TASK PROMPT -> There is a line containing "thumb mcp: (1163, 1183)" in the entries below. Repeat that line and every line after it exactly, and nothing more.

** INFORMATION GIVEN follows **

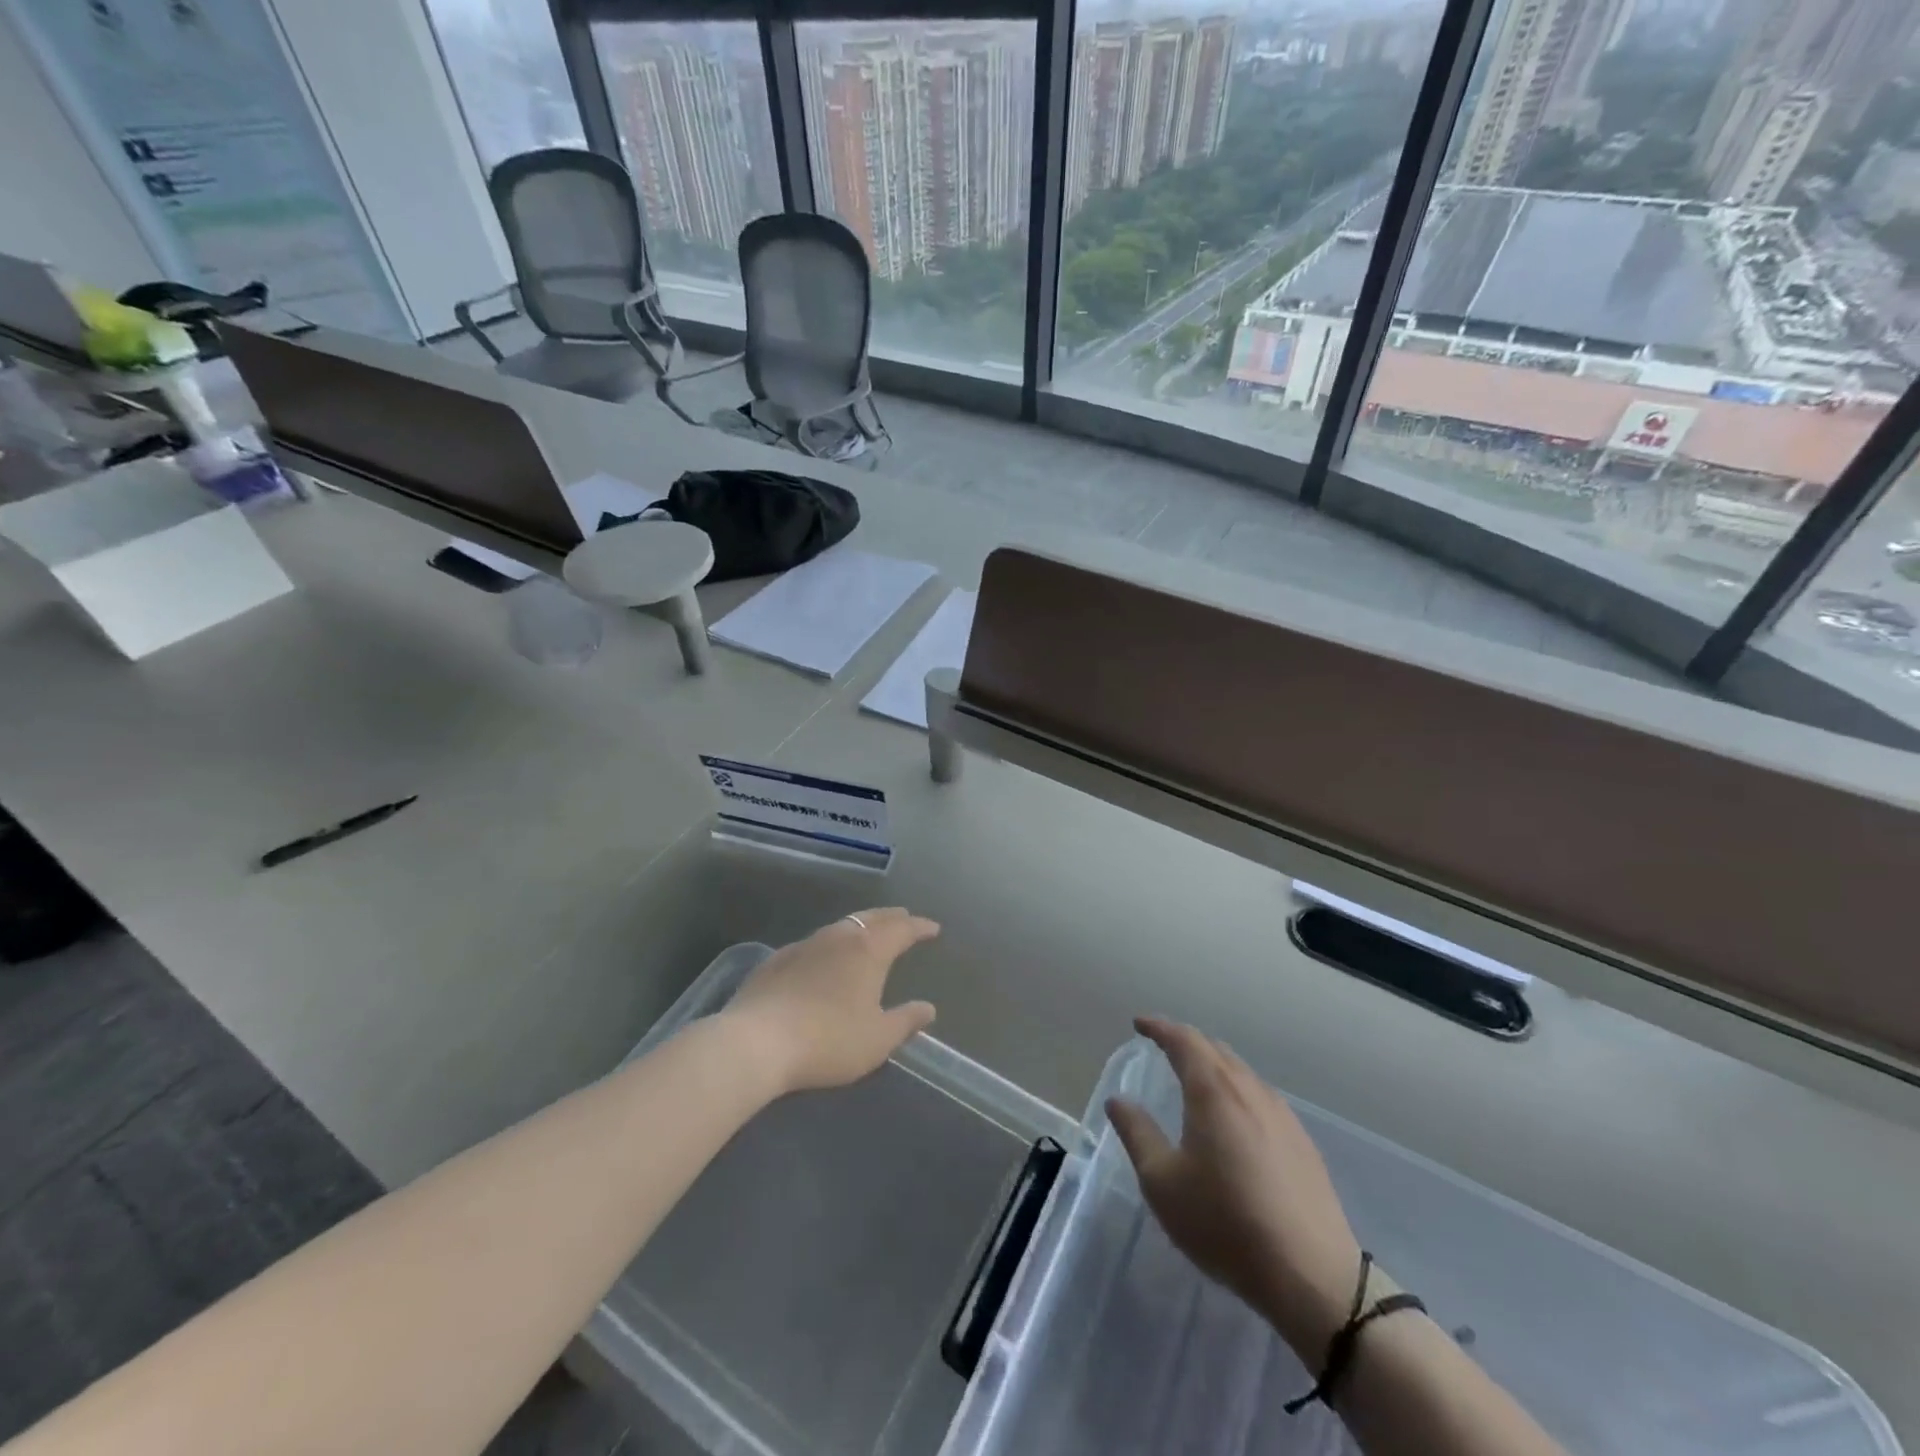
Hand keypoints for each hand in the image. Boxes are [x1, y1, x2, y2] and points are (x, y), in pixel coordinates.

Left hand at [722, 909, 938, 1094]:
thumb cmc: (828, 1041)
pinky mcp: (776, 960)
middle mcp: (838, 937)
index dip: (919, 927)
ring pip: (840, 926)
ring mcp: (804, 945)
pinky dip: (830, 944)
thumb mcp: (877, 1040)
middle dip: (891, 918)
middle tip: (904, 918)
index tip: (933, 928)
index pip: (901, 929)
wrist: (755, 1042)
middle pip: (870, 918)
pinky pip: (814, 943)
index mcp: (868, 950)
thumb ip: (906, 1021)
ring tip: (867, 935)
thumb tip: (928, 1008)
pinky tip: (824, 959)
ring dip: (859, 927)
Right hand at [1107, 1016, 1361, 1361]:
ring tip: (1195, 1082)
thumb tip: (1119, 1100)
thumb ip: (1137, 1133)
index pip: (1183, 1039)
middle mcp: (1249, 1090)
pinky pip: (1261, 1097)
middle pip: (1215, 1049)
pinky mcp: (1302, 1142)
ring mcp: (1282, 1115)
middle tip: (1163, 1049)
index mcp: (1213, 1090)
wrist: (1312, 1277)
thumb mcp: (1163, 1183)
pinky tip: (1234, 1120)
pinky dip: (1237, 1091)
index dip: (1159, 1027)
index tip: (1139, 1025)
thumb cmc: (1225, 1223)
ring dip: (1214, 1067)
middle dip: (1186, 1043)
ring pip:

** End of INFORMATION GIVEN **

WRITTEN REPLY ->
thumb mcp: (1163, 1183)
pinky tip: (1234, 1120)
pinky dip: (1237, 1091)
index dip: (1159, 1027)
index tip: (1139, 1025)
thumb cmc: (1225, 1223)
ring dip: (1214, 1067)
middle dip: (1186, 1043)
ring pip:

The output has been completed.